> [TEXTE DE LECTURE]:
« Nuits de noces », de Violaine Bérot, La Contre Allée, 96 p., 15 €, numérique 10 €.
Elle est l’enfant de ça. De tout ça. D’un amour si souverain, si puissant, si incroyable, si dérangeant aussi qu’on peut se demander s’il n’est pas quelquefois difficile, surtout quand on est l’aînée, de grandir sous cette ramure bruissante et agitée. Dans Nuits de noces, au fil des couplets d’une comptine qu’elle fredonne en confidence, Violaine Bérot raconte aujourd’hui l’histoire de ses parents. Pas n’importe quelle histoire, pas n’importe quels parents.
Quand, en 1959, Marcellin a rencontré Marie-Claude, de dix ans sa cadette, il était prêtre. Elle, en rupture avec sa famille, fuit un père violent. Lui n’est pas un curé très conforme pour l’époque. Ils s’attendront sept très chastes années. Le temps de la patience résolu pour elle, car elle a su tout de suite qu’il était l’homme de sa vie ; celui de la décision pour lui, de la levée des doutes, des scrupules. C’est en certitude, en foi absolue, qu’en 1966 ils se marient.
Marcellin est mort à 89 ans à la fin de l’hiver 2019. Marie-Claude entre alors dans l’absence, le vide et la peine sans consolation. « Se termine cette année/ que tu ne termineras pas./ Se termine cette année/ et moi/ seule/ moi/ si vieille et presque morte/ moi même pas capable d’être morte/ même pas/ tandis que toi. »
Pour ce long poème en vers libres, Violaine Bérot prend la voix de sa mère. Elle fait le récit par le menu de la belle aventure de « cet explosif amour » dont elle fut le témoin, comme sa sœur et son frère (« Puis vinrent les enfants./ Quelle idée/ des enfants/ au lieu de profiter de n’être que l’un et l’autre »), cette passion jamais éteinte, dont elle pressent la puissance charnelle, l’enveloppante douceur. Elle donne à Marie-Claude les mots pour le dire, elle entre dans sa peau.
Lyrisme emporté
L’œuvre entière de Violaine Bérot (une dizaine de titres, principalement chez Buchet-Chastel) est de cette incarnation. Le corps, les organes, le gosier. Ça chuchote, ça crie, ça gueule, ça pleure, ça gémit, ça appelle. Tout est choral. Les personnages se répondent, s’apostrophent ou déversent seuls, a cappella, ce qui agite leurs sens, ce qui pèse sur leur âme. Et l’écrivaine ne craint pas l’exaltation, le lyrisme emporté. Sa Jeanne d’Arc de Jehanne (Denoël, 1995), son premier roman, se débat dans le désordre de ses émotions, de ses impossibles désirs. Dans la solitude d’Ithaque, sa Pénélope (Pas moins que lui, Lunatique, 2013) est suffoquée tant Ulysse lui manque. Chaque fois, Violaine Bérot s’empare, bouleverse. Fait vaciller, vibrer.

> [DONNÉES À EXAMINER]:
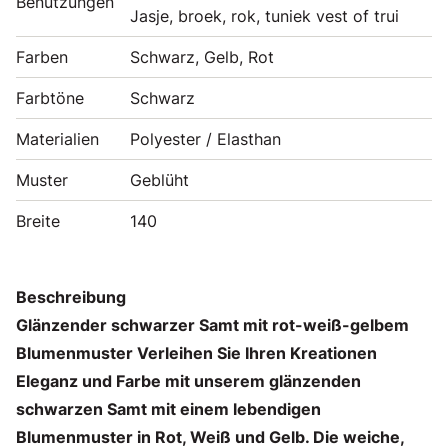
Benutzungen
Jasje, broek, rok, tuniek vest of trui
Farben
Schwarz, Gelb, Rot
Farbtöne
Schwarz
Materialien
Polyester / Elasthan
Muster
Geblüht
Breite
140
Beschreibung
Glänzender schwarzer Samt mit rot-weiß-gelbem
Blumenmuster Verleihen Sie Ihren Kreationen
Eleganz und Farbe mit unserem glänzenden
schwarzen Samt mit einem lebendigen
Blumenmuster in Rot, Weiß und Gelb. Die weiche,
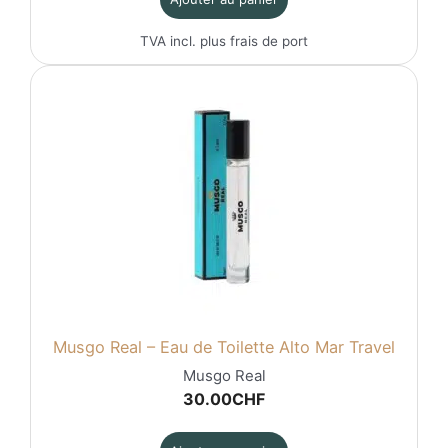
TVA incl. plus
frais de port
Musgo Real – Eau de Toilette Alto Mar Travel
Musgo Real
30.00
CHF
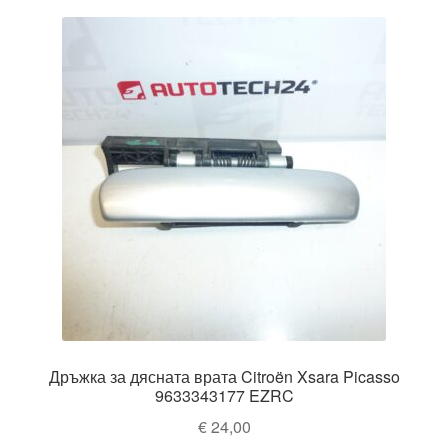
Дръжка за дясната врата Citroën Xsara Picasso
9633343177 EZRC
€
24,00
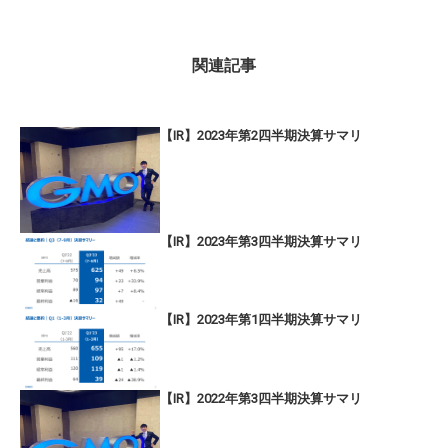
関連記事
【IR】2023年第2四半期決算サマリ
【IR】2023年第3四半期決算サマリ
【IR】2023年第1四半期決算サマリ
【IR】2022年第3四半期決算サマリ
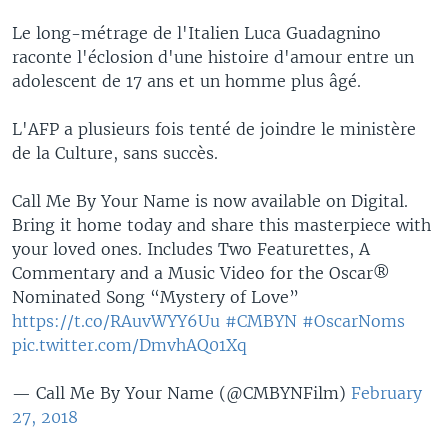
Le long-métrage de l'Italien Luca Guadagnino
raconte l'éclosion d'une histoire d'amour entre un
adolescent de 17 ans et un homme plus âgé.
L'AFP a plusieurs fois tenté de joindre le ministère
de la Culture, sans succès.
Call Me By Your Name is now available on Digital.
Bring it home today and share this masterpiece with
your loved ones. Includes Two Featurettes, A
Commentary and a Music Video for the Oscar®
Nominated Song “Mystery of Love”
https://t.co/RAuvWYY6Uu
#CMBYN
#OscarNoms
pic.twitter.com/DmvhAQ01Xq
— Call Me By Your Name (@CMBYNFilm)
February
27, 2018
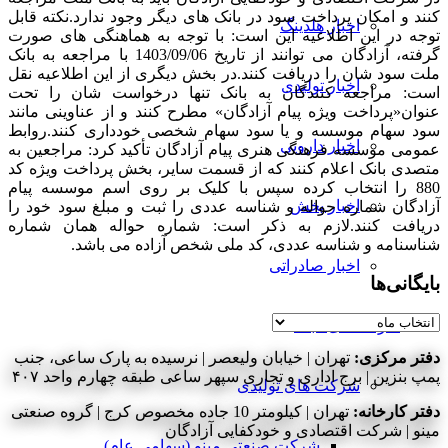
کنند و امکان پرداخت سود در بانک های دیگر وجود ندارد.
نکته قابل
اخبار هلدینگ
توجه در این اطلاعیه این است: با توجه به هماهنگی های صورت
گرفته، آزادگان می توانند از تاریخ 1403/09/06 با مراجعه به بانک
ملت سود شان را دریافت کنند.
در بخش دیگری از این اطلاعیه نقل
اخبار تولیدی
است: مراجعه کنندگان به بانک تنها درخواست شان را تحت
عنوان«پرداخت ویژه پیام آزادگان» مطرح کنند و از عناوینی مانند
سود سهام موسسه و یا سود سهام شخصی خودداری کنند.
روابط
اخبار دارویی
عمومی موسسه فرهنگی هنری پیام آزادگان تأکید کرد: مراجعین به
متصدی بانک اعلام کنند که از قسمت سایر، بخش پرداخت ویژه کد
880 را انتخاب کرده سپس با کلیک بر روی اسم موسسه پیام
اخبار پخش
آزادگان شماره حواله و شناسه عددی را ثبت و مبلغ سود خود را
دریافت کنند.
لازم به ذکر است: شماره حواله همان شماره
شناسنامه و شناسه عددی، کد ملی شخص آزاده می باشد.
اخبار صادراتی
بایگانی‌ها
بایگانی‌ها
شرکت‌های تابعه
دفتر مرکزی:
تهران | خیابان ولیعصر | نرسیده به پارک ساعی، جنب
پمپ بنزین | برج اداری و تجاری سپهر ساعی طبقه چهارم واحد ۴۰۷
شرکت های تولیدی
دفتر کارخانه:
تهران | کیلومتر 10 جاده مخصوص کرج | گروه صنعتی
مینو | شرکت اقتصادی و خودکفایی آزادگان
شرکت صنعتی مینو (سهامی عام)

> [TÂCHE À RÉALISER]: Selon le texte de lecture, en quelle année Marcellin et Marie-Claude se sont-ils mariés ? Répondez en une phrase, s'il vous plaît. Les enregistrements n'ont aucun rôle ici.

> [ZONE DE RÉPONSE]: Ils se sont mariés en 1966.